When everything is labeled “advanced,” the term loses all discriminatory power. Worse, it implies that the solution to systemic issues is always just a smarter tool away — never better processes, governance, or culture. “Advanced” becomes a way to outsource responsibility to technology. And that’s dangerous.

The word sophisticated is practically the industry’s safe word. It appears in breach disclosures like clockwork, usually to imply that the attack was so cleverly executed, no reasonable defense could’ve stopped it. But if your system was compromised because someone reused a password or clicked a fake login form, we’re not dealing with sophistication. We’re dealing with competence — on the attacker’s part, and a lack of it on ours.

Calling every intrusion “sophisticated” shifts blame away from structural flaws and toward the mythical prowess of the adversary. It’s a rhetorical move, not an analytical one. And it doesn’t help anyone.

Another favorite: resilient architectures. What does that even look like? Redundancy? Immutable infrastructure? Backup strategies? “Resilient” is often just another way of saying “we hope it doesn’t break too badly.” But that doesn’t answer the critical question: resilience under what conditions, with what mitigations, and at what cost?

This language problem isn’t cosmetic. It actively undermines our understanding of risk. Buzzwords don’t make systems safer.
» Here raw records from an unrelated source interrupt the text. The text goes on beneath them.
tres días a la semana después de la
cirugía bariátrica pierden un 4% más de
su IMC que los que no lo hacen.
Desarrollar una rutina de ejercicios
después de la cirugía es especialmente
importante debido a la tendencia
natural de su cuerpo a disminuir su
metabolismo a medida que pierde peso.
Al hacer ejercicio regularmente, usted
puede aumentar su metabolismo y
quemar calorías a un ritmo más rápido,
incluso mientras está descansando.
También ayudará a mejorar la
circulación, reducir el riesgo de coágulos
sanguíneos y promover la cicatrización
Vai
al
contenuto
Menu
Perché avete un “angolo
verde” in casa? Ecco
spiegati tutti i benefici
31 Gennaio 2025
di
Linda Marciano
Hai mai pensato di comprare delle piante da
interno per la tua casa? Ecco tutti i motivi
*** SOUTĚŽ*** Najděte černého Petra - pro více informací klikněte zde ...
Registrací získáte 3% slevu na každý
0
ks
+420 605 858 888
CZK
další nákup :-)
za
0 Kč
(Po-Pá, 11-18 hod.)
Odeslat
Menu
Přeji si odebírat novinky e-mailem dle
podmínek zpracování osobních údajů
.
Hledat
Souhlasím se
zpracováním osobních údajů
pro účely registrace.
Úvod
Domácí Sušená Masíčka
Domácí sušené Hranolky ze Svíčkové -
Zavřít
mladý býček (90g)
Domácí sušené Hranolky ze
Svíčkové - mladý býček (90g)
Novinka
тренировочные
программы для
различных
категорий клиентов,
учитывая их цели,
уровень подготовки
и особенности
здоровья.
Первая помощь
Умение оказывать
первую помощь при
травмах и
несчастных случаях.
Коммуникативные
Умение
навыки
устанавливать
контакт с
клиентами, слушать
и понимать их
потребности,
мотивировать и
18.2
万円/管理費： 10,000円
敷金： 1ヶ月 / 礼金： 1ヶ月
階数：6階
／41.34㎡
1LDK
They make failures easier to excuse. The use of vague, inflated terminology creates an illusion of maturity — and an environment where assumptions replace analysis.

It’s not enough to say security is strong. We need to define how and why. Don’t tell me the system is robust. Show me the threat models, controls, and test results. Don’t say you use advanced tools. Describe the data sources and detection logic. Don’t label a threat as sophisticated unless you can explain its TTPs, and why your defenses failed.

We don’t need more powerful adjectives. We need more precise thinking — and more honest communication.